→ **TASK DIRECTIONS**
If a line in the records below contains the word "TRIANGLE", copy it out.

→ **MATERIAL PROVIDED**
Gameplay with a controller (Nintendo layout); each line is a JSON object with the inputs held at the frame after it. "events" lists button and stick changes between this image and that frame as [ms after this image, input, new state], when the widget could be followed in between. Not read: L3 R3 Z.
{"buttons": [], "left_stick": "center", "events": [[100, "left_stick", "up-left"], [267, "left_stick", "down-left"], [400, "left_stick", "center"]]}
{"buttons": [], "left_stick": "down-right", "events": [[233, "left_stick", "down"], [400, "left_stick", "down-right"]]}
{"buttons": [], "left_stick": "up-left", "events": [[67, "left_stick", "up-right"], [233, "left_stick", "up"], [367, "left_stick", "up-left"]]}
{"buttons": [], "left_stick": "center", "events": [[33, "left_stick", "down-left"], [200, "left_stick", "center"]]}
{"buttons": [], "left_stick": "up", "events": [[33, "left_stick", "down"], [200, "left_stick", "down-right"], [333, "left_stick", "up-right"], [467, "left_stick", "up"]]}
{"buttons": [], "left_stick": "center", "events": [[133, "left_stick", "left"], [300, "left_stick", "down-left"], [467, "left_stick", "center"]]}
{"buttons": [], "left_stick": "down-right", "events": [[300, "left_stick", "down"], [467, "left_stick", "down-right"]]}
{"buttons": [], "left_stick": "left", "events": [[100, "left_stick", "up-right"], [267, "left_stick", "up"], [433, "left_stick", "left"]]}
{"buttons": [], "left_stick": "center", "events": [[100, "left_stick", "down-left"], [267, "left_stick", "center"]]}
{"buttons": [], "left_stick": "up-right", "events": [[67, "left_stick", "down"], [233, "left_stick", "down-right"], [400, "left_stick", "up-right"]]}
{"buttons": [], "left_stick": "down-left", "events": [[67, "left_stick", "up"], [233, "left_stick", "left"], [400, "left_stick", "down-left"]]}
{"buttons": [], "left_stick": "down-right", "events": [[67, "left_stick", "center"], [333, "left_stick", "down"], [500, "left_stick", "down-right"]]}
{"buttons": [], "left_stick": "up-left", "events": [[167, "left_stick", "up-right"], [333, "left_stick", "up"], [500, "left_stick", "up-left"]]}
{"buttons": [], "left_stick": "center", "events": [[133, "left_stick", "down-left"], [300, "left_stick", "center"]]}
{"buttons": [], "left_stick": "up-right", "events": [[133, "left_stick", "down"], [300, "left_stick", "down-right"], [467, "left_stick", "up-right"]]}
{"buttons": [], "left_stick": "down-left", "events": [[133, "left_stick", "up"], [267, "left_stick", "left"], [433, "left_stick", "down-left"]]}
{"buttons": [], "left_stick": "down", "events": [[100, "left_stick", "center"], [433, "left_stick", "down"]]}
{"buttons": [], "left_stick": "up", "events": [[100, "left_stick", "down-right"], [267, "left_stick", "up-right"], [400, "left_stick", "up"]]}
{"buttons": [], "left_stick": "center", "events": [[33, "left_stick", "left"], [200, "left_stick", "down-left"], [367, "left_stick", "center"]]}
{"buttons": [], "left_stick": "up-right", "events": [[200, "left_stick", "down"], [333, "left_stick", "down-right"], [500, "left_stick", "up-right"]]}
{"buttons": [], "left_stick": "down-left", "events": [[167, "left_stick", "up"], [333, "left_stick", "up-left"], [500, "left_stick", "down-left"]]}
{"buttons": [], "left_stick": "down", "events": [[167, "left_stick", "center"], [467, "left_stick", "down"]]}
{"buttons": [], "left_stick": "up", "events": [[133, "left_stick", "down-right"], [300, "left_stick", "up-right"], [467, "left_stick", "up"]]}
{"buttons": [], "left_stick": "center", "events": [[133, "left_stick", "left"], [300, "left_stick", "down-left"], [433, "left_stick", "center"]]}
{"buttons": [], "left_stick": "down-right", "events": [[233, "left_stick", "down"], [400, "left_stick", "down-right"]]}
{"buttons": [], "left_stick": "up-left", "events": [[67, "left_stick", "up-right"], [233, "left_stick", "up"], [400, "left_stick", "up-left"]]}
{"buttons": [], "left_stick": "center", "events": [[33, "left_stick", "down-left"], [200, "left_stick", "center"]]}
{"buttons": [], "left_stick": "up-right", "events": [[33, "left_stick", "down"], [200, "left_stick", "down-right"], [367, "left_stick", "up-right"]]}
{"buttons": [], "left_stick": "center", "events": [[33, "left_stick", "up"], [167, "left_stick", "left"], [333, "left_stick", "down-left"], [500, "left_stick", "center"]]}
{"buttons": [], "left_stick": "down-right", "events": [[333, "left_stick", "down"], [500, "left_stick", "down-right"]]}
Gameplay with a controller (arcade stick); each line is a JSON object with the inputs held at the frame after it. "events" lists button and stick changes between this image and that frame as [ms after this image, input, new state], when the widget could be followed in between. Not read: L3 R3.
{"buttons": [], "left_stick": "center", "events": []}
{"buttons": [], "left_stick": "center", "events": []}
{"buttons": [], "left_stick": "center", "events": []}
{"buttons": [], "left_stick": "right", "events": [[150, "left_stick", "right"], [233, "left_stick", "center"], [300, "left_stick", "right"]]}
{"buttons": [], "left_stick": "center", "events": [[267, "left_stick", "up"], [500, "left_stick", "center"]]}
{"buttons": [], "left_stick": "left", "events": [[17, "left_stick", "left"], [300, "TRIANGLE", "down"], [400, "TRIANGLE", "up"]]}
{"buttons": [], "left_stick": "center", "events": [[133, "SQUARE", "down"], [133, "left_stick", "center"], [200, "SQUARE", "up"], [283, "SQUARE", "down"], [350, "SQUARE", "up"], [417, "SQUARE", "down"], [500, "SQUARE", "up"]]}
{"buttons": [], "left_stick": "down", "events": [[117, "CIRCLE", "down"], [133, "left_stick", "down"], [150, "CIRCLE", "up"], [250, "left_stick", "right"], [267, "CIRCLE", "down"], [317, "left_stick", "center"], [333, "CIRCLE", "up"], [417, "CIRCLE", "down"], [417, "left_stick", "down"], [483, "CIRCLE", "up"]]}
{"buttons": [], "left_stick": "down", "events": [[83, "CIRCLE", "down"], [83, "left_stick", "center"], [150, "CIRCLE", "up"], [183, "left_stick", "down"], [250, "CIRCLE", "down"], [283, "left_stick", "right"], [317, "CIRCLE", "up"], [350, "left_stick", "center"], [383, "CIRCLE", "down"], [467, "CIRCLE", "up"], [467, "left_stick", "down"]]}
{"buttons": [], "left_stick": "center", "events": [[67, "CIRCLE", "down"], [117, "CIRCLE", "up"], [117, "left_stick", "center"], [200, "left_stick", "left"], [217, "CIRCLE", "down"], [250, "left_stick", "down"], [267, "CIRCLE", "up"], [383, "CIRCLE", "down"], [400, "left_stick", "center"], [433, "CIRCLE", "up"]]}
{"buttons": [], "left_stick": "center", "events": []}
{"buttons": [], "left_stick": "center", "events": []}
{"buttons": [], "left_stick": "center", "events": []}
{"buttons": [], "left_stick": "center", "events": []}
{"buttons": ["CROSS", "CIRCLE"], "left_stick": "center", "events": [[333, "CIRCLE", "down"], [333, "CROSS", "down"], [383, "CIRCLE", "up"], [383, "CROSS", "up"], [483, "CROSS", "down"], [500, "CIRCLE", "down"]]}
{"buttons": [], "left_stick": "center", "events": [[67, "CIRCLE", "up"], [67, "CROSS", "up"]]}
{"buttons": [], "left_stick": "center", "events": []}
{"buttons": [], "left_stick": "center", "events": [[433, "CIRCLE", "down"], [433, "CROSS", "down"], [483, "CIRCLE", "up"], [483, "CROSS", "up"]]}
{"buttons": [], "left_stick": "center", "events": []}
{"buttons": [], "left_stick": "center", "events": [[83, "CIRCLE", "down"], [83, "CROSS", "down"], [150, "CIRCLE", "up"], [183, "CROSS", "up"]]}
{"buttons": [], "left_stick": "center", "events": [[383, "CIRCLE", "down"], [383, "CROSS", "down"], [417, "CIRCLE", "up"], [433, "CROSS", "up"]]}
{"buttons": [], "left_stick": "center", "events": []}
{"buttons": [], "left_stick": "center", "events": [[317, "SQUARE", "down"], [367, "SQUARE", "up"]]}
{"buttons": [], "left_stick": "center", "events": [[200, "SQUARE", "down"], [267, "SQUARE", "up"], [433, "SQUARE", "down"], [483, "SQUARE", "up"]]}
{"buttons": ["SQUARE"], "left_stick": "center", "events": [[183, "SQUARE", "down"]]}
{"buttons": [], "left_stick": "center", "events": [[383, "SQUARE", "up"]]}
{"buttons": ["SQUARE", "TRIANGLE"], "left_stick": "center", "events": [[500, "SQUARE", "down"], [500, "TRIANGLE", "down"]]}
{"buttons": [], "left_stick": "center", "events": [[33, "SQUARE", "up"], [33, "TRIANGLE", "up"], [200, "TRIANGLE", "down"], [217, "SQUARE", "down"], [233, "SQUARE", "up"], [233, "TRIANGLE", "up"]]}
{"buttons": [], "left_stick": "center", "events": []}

→ **SOLUTION FOR THIS EXERCISE**
{"buttons": [], "left_stick": "left", "events": [[17, "left_stick", "left"], [300, "TRIANGLE", "down"], [400, "TRIANGLE", "up"]]}
{"buttons": ["SQUARE", "TRIANGLE"], "left_stick": "center", "events": [[500, "SQUARE", "down"], [500, "TRIANGLE", "down"]]}
{"buttons": [], "left_stick": "center", "events": [[33, "SQUARE", "up"], [33, "TRIANGLE", "up"], [200, "TRIANGLE", "down"], [217, "SQUARE", "down"], [233, "SQUARE", "up"], [233, "TRIANGLE", "up"]]}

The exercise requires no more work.